New York, June 9, 2026, 18:01 EDT
- Visa and Mastercard’s revised swipe-fee settlement with U.S. merchants got preliminary approval from a Brooklyn federal judge.
- The deal is set to lower some credit-card processing fees and ease some card-acceptance rules, though it still needs sign-off.
- Retail groups and Walmart pushed back, arguing the agreement keeps too much of the current system in place.
Visa and Mastercard’s new $38 billion deal with merchants won preliminary approval from a U.S. judge Tuesday, moving forward a settlement in the long-running dispute over credit card fees. U.S. District Judge Brian Cogan in Brooklyn signed off on the deal, calling it “fair, reasonable, and adequate.” Reuters
A court ruling could impact swipe fees—interchange fees that are part of nearly all card payments and are often baked into retail prices. Visa and Mastercard credit-card swipe fees hit $118.8 billion in the U.S. in 2025, up from $111.2 billion in 2024, according to the Merchants Payments Coalition, which represents retailers and merchants.
The move stabilizes the companies after a federal judge tossed out a $30 billion settlement in June 2024, calling it too lenient. That ruling sent the card networks and merchants back to the table and brought the risk of a trial in the lawsuit first filed in 2005.
Visa and Mastercard agreed to cut credit-card swipe fees by 0.1 percentage point for five years under the new deal, and standard consumer-card rates won’t go above 1.25% for eight years. The settlement also gives merchants bigger leeway to add surcharges and choose if they want to take commercial cards, premium cards or regular consumer cards.
The settlement trims back the “Honor All Cards” rule, the disputed network rule that has required many merchants taking Visa or Mastercard to accept a wide range of cards. According to the settlement text, merchants would have the chance to turn down commercial, standard consumer, or premium consumer credit-card categories. But they would still need to accept all cards from banks within any selected category. Securities and Exchange Commission
Visa and Mastercard cards could get more direct comparison with other networks at checkout. Merchants can add up to a 3% surcharge on Visa or Mastercard credit cards at the brand or product level, according to the settlement notice, even if they don’t add the same fee to cards like American Express or Discover.
The National Retail Federation, Merchants Payments Coalition, National Association of Convenience Stores and Walmart still pushed back on the revised deal, saying merchants could end up having to take a hit on high fees from rewards cards or lose business by rejecting them.
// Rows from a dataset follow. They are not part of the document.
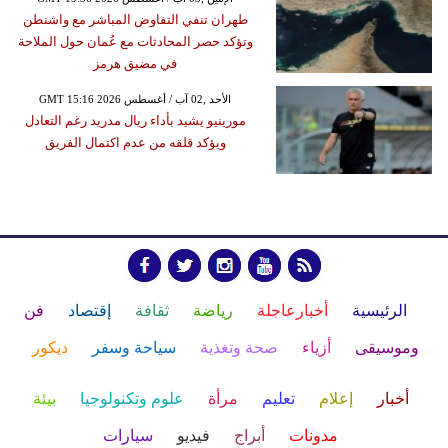
طهران تنفي التفاوض المباشر مع واشنطن
وتؤكد حصر المحادثات مع عُمان حول الملاحة
في مضيق هرمز
GMT 15:16 2026 الأحد ,02 آب / أغسطس
مورينيو يشيد بأداء ريال مدريد رغم التعادل
ويؤكد قلقه من عدم اكتمال الفريق
الرئيسية
أخبارعاجلة
رياضة
ثقافة
إقتصاد
فن
وموسيقى
أزياء
صحة وتغذية
سياحة وسفر
ديكور
أخبار
إعلام
تعليم
مرأة
علوم وتكنولوجيا
بيئة
مدونات
أبراج
فيديو
سيارات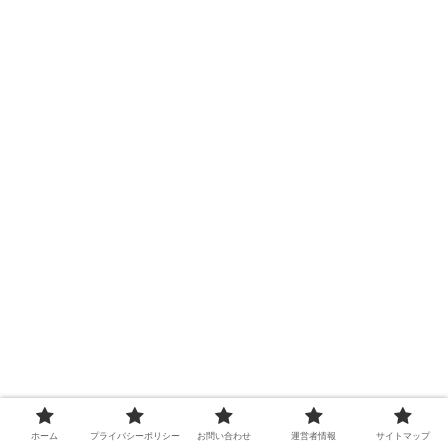
ホーム
プライバシーポリシー
お問い合わせ
運営者情報
サイトマップ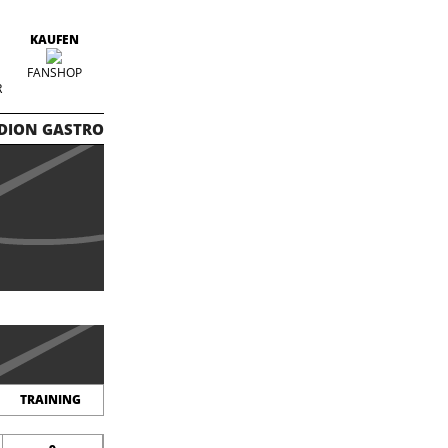
KAUFEN
FANSHOP
R
DION GASTRO
TRAINING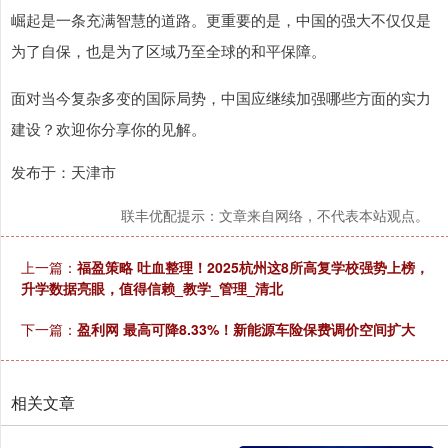
崛起是一条充满智慧的道路。更重要的是，中国的强大不仅仅是
为了自保，也是为了区域乃至全球的和平保障。
面对当今复杂多变的国际局势，中国应继续加强哪些方面的实力
建设？欢迎你分享你的见解。
发布于：天津市
联丰优配提示：文章来自网络，不代表本站观点。
上一篇：
福盈策略 吐血整理！2025杭州这8所高复学校强势上榜，
升学数据亮眼，值得信赖_教学_管理_清北
下一篇：
盈利网 最高可降8.33%！新能源车险保费调价空间扩大
相关文章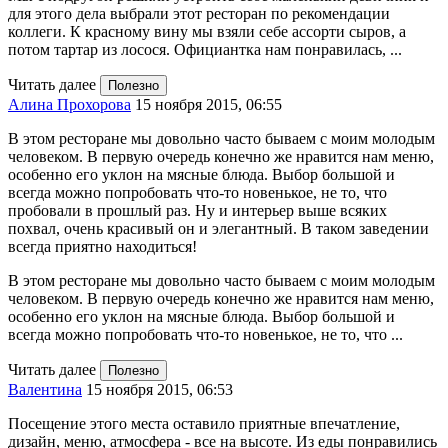
для этого дела выбрали этот ресторан по рекомендации
коллеги. К красному вину мы взяли себе ассорти сыров, а
потом тартар из лосося. Официантка нам понравилась, ...
Читать далее
Полезно
Алина Прохорова
15 ноября 2015, 06:55
В этом ресторане мы довольно часто бываем с моим молодым
человеком. В первую очередь конечно же нравится нам меню,
особенно его уклон на мясные блюда. Выбор большой и
всегда можно попробовать что-то новенькое, не то, что
пробовали в прошлый раз. Ну и интерьер выше всяких
похвал, очень красивый он и элегантный. В таком заведении
всегда приятно находиться!
В этом ресторане мы довольно часто бываем с моим молодым
человеком. В первую очередь конечно же нравится нам меню,
особенно его уклон на мясные блюда. Выбор большой и
всегда можно попробовать что-то новенькое, не то, что ...
Читать далее
Полезно
Валентина
15 ноября 2015, 06:53
Посещение этого места оставило приятные впечатление,
дизайн, меню, атмосфера - все на высоте. Из еды понравились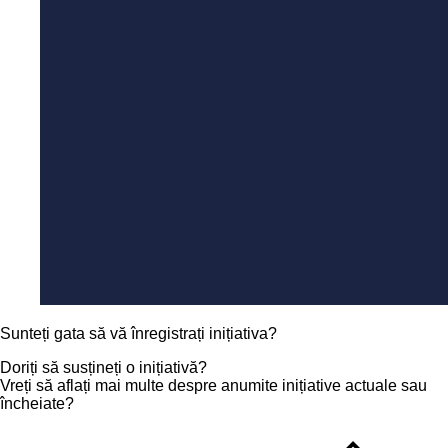
Sunteți gata să vă înregistrați inițiativa?
Doriți să susțineți o inițiativă?
Vreți să aflați mai multe despre anumite inițiative actuale sau
încheiate?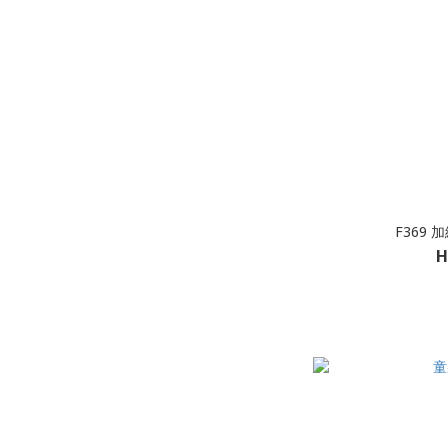
F369
H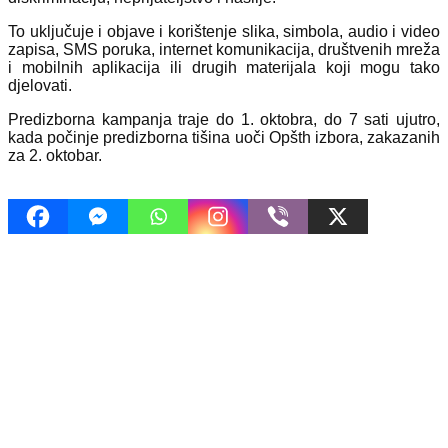
To uključuje i objave i korištenje slika, simbola, audio i video
zapisa, SMS poruka, internet komunikacija, društvenih mreža
i mobilnih aplikacija ili drugih materijala koji mogu tako
djelovati.
Predizborna kampanja traje do 1. oktobra, do 7 sati ujutro,
kada počinje predizborna tišina uoči Opšth izbora, zakazanih
za 2. oktobar.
Cogan said some of their arguments made sense, but said it comes down to what merchants could win or lose at trial.
Mastercard said it was pleased and is aiming for “final closure.” Visa described the approval as an important step in moving past the long-running case, according to Payments Dive. Richard Hunt, executive chairman of the Electronic Payments Coalition, called the deal a “guaranteed win for Main Street,” even though the coalition represents card networks and big issuers. Payments Dive
Plaintiffs’ experts Joseph Stiglitz, a Nobel Prize winner, and Keith Leffler of the University of Washington told Reuters the changes could save merchants $38 billion by 2031, with $224 billion in total benefits, some going to consumers. Visa shares climbed 1.7% on Tuesday, and Mastercard was up 2%.
Quarterly reports on claim status, disputes and distributions are coming as the cash-settlement piece is still in process. The administrator of the $5.5 billion merchant settlement has paid $414 million so far to roughly 598,000 merchants, Payments Dive said. Plaintiffs now want approval for a new payout of at least $182 million.